What is asked: Copy the lines of the records below character for character, starting at the line that contains "order: Fabales" and ending at the line that contains "collection date: 1944-10-06", with both of those lines included.

Records supplied:
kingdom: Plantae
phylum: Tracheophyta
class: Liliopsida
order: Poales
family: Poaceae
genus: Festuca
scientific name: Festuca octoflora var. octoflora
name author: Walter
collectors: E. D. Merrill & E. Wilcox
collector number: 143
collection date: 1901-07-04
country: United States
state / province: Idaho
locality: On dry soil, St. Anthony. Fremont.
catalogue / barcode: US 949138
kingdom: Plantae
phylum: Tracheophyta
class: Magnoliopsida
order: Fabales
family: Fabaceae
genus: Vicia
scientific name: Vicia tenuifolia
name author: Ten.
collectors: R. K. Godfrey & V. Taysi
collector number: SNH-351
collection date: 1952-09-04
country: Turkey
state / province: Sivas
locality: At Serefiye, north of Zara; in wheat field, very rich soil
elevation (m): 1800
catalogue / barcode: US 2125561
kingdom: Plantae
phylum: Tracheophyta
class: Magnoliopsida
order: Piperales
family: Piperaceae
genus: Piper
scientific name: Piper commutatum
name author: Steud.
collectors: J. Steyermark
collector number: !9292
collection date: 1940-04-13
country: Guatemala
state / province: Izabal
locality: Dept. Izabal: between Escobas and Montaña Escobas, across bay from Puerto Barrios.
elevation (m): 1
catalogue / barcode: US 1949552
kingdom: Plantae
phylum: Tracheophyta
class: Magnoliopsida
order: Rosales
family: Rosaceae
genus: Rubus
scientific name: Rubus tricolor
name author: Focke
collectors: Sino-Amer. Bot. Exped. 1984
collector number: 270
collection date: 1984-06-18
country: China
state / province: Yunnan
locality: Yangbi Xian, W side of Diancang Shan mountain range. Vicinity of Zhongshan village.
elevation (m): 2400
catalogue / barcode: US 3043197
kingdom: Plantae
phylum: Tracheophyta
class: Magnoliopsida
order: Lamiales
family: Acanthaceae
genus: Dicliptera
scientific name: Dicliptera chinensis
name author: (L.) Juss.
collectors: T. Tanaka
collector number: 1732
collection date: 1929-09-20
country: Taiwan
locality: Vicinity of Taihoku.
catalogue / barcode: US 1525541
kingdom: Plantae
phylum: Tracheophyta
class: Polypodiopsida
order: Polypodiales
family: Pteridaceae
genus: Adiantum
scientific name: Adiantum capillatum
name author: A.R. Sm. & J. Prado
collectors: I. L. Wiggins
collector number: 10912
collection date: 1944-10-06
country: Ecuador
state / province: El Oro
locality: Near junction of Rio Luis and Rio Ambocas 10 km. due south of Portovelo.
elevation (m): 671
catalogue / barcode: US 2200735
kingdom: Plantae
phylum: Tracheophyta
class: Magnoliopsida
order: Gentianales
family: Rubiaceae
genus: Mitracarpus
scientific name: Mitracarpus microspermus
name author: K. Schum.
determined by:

Result of this task:
order: Fabales
family: Fabaceae
genus: Vicia
scientific name: Vicia tenuifolia
name author: Ten.
collectors: R. K. Godfrey & V. Taysi
collector number: SNH-351
collection date: 1952-09-04
country: Turkey
state / province: Sivas
locality: At Serefiye, north of Zara; in wheat field, very rich soil
elevation (m): 1800
catalogue / barcode: US 2125561
kingdom: Plantae
phylum: Tracheophyta
class: Magnoliopsida
order: Piperales
family: Piperaceae
genus: Piper
scientific name: Piper commutatum
name author: Steud.
collectors: J. Steyermark
collector number: !9292
collection date: 1940-04-13
country: Guatemala
state / province: Izabal
locality: Dept. Izabal: between Escobas and Montaña Escobas, across bay from Puerto Barrios.
elevation (m): 1
catalogue / barcode: US 1949552
kingdom: Plantae
phylum: Tracheophyta
class: Magnoliopsida
order: Rosales
family: Rosaceae
genus: Rubus
scientific name: Rubus tricolor
name author: Focke
collectors: Sino-Amer. Bot. Exped. 1984
collector number: 270
collection date: 1984-06-18
country: China
state / province: Yunnan
locality: Yangbi Xian, W side of Diancang Shan mountain range. Vicinity of Zhongshan village.
elevation (m): 2400
catalogue / barcode: US 3043197
kingdom: Plantae
phylum: Tracheophyta
class: Magnoliopsida
order: Lamiales
family: Acanthaceae
genus: Dicliptera
scientific name: Dicliptera chinensis
name author: (L.) Juss.
collectors: T. Tanaka
collector number: 1732
collection date: 1929-09-20
country: Taiwan
locality: Vicinity of Taihoku.
catalogue / barcode: US 1525541
kingdom: Plantae
phylum: Tracheophyta
class: Polypodiopsida
order: Polypodiales
family: Pteridaceae
genus: Adiantum
scientific name: Adiantum capillatum
name author: A.R. Sm. & J. Prado
collectors: I. L. Wiggins
collector number: 10912
collection date: 1944-10-06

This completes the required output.